Утро выдалось солнечным и тёплым. Лупившие по крышам до середины июня дожди выдохлись, растратили мощь и до поры попрятались в небесных далях. Спокойные за погоду ласточки летали высоко, едва различимые с земли. Спешащие по делам горожане на ласточек не заглядывались, не доверяя их прогнозам погоды, упорно таскали в сумочках зонтики, судачили о пустяках, торопились на работу или с работы, грезили об отпуске… Короче, просто жили.
Сергею Сергеичу Воробьёву было не до ласточек, не до горожан. Он сидел в своей комнате, с рассвета стуча по клавишам старомодной печатной машинки, занятый необычным для рядового пенсионера делом – написанием сказок. Писатель из него тоже был необычный. В представлении многих людей, писатели должны сочинять ночью, когда затихает дневная суета, засыпают домочадцы, а свет настольной лампы, точно солнышко далёких земель, ведёт за собой в новые увлекательные путешествия. Заметьте, не вставая со стула!

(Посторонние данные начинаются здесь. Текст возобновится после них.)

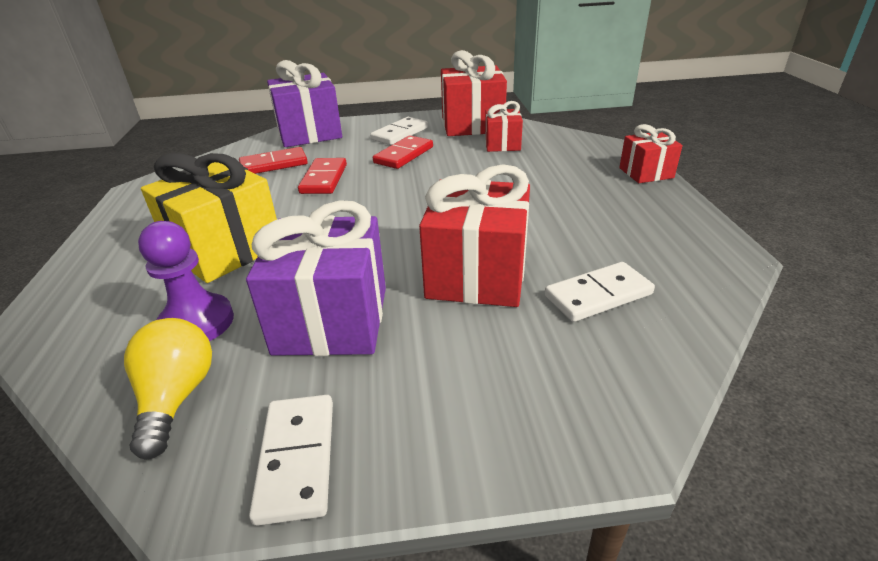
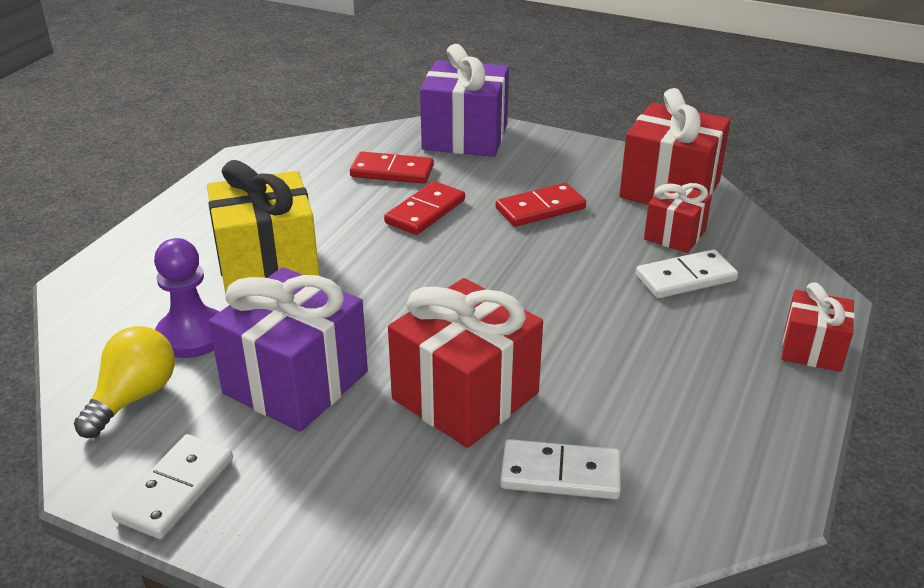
camera: 30 degrees right, 0 degrees up
white domino [370,117,428,145] -> white domino moved to [636,249,738,299]

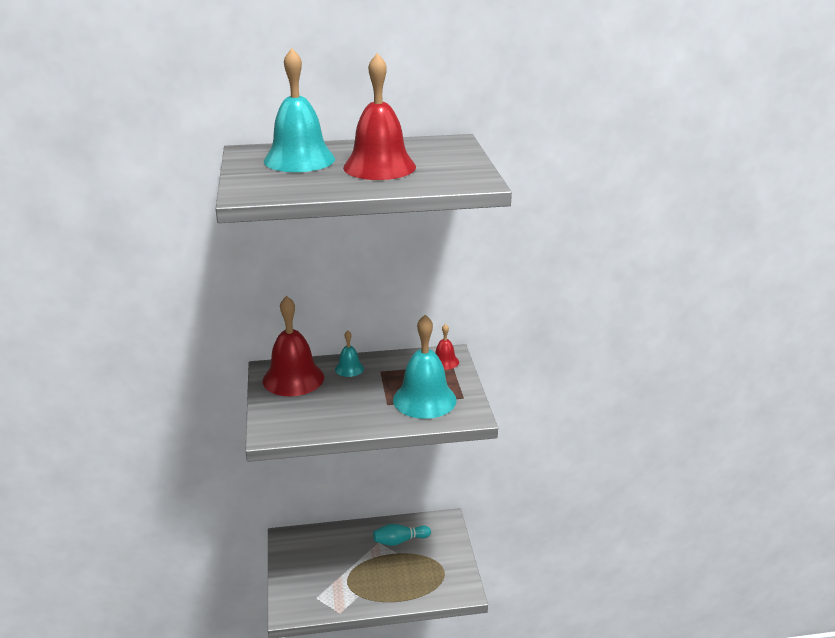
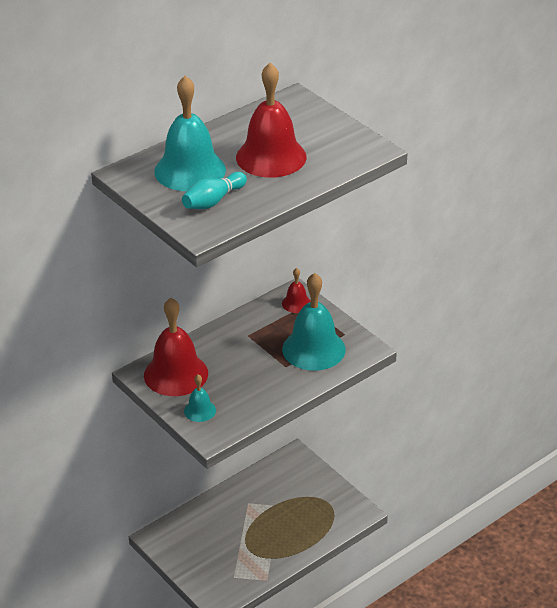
camera: 30 degrees left, 10 degrees up
turquoise bell [335,330,364,377] -> turquoise bell moved to [184,374,216,422]
turquoise bowling pin [373,524,431,546] -> turquoise bowling pin moved to [182,172,247,209]

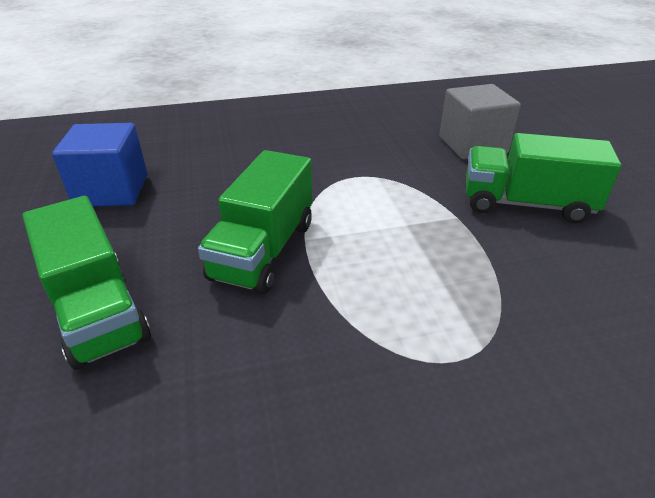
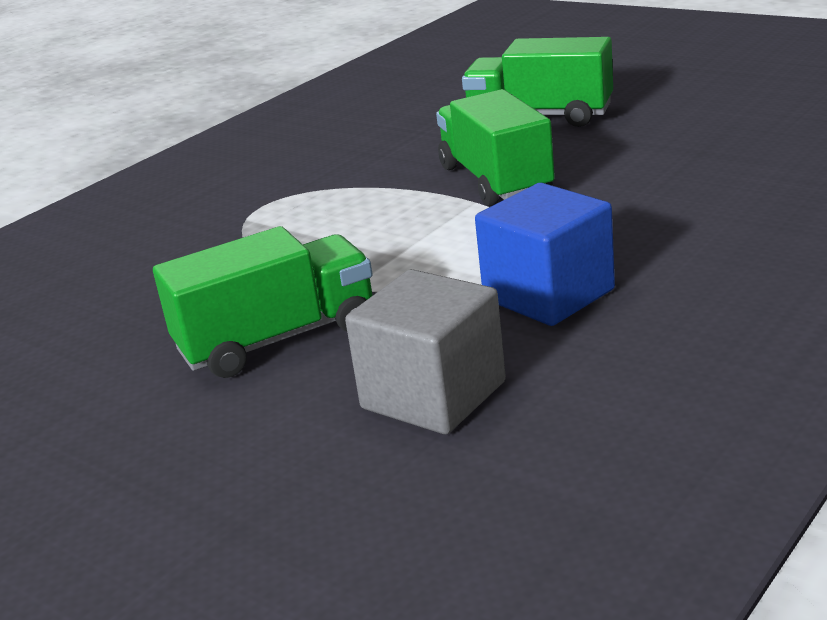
camera: 145 degrees right, 10 degrees down
blue cube [52,123,147,207] -> blue cube moved to [475,183,615,326]

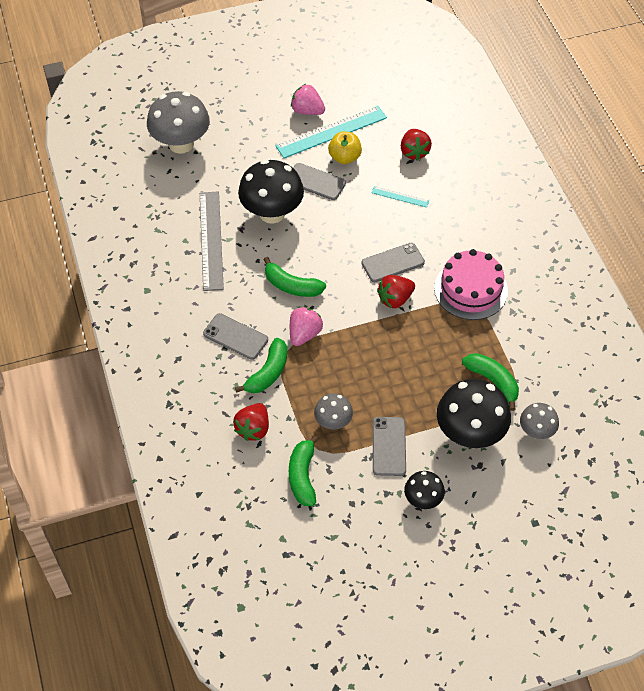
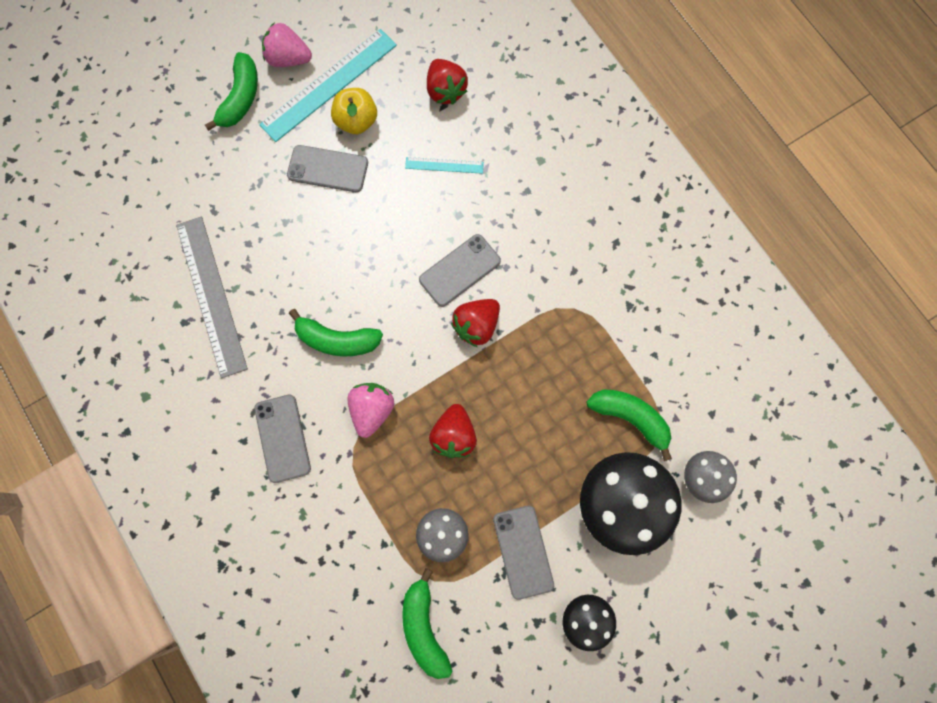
camera: 15 degrees left, 20 degrees up
grey mushroom [147,91,210,154] -> none
grey phone [203,313,268,360] -> grey phone turned 60 degrees clockwise [254,395,311,483]
red strawberry [233,403,269,441] -> red strawberry moved to [429,404,477,458]
green banana [235,338,287,393] -> green banana moved to [205,52,258,131]
black mushroom [238,159,304,224] -> none
pink cake [434,249,508,320] -> none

Сергей Сергеич и здесь не соблюдал обычая большинства сказочников. Впрочем, сам пенсионер давно отсчитывал сутки не по местным часам. И многое, о чём писал в книгах, видел собственными глазами. Но об этом позже.
На окне, развернув длинные зелёные листья к солнцу, в пластмассовом горшке на вырост нежился фикус. Его длинная тень дотягивалась до печатной машинки, потом странным образом изгибалась, не повторяя очертания растения, а живя собственной жизнью. И всё для того, чтобы не отвлекать старого писателя, не заслонять белые буквы на серых клавишах.
Но Сергею Сергеичу не суждено было сегодня закончить начатую вчера главу. За окном раздался громкий «Мяв». Даже не касаясь лапами подоконника, прямо с земли до форточки долетела серебристая тень, и вот уже Григорий Палыч серым клубком вкатился в комнату, приземлился на стол и положил на колени старика конверт.
– Жди гостей, Сергеич, – промурлыкал кот, перебираясь на широкий подлокотник кресла и устраиваясь там поудобней. – Люська, дочка твоего племянничка, скоро нагрянет.
– Не нагрянет, Гришенька, а приедет погостить, – спокойно поправил кота старик, разворачивая письмо, хотя он и так знал его содержание. Оставалось надеяться, что двенадцатилетняя Люся Камаева не такой спокойный и нелюбознательный ребёнок, каким был её отец в детстве.
Григорий Палыч всем своим видом выказывал недовольство происходящим: серая с серебристым отливом шерсть стояла дыбом, более светлый кончик хвоста подергивался.
– Успокойся, Гришенька. Я уверен, вы подружитесь. Не будет же она тебя мучить и за усы дергать, – всё так же ласково продолжал писатель.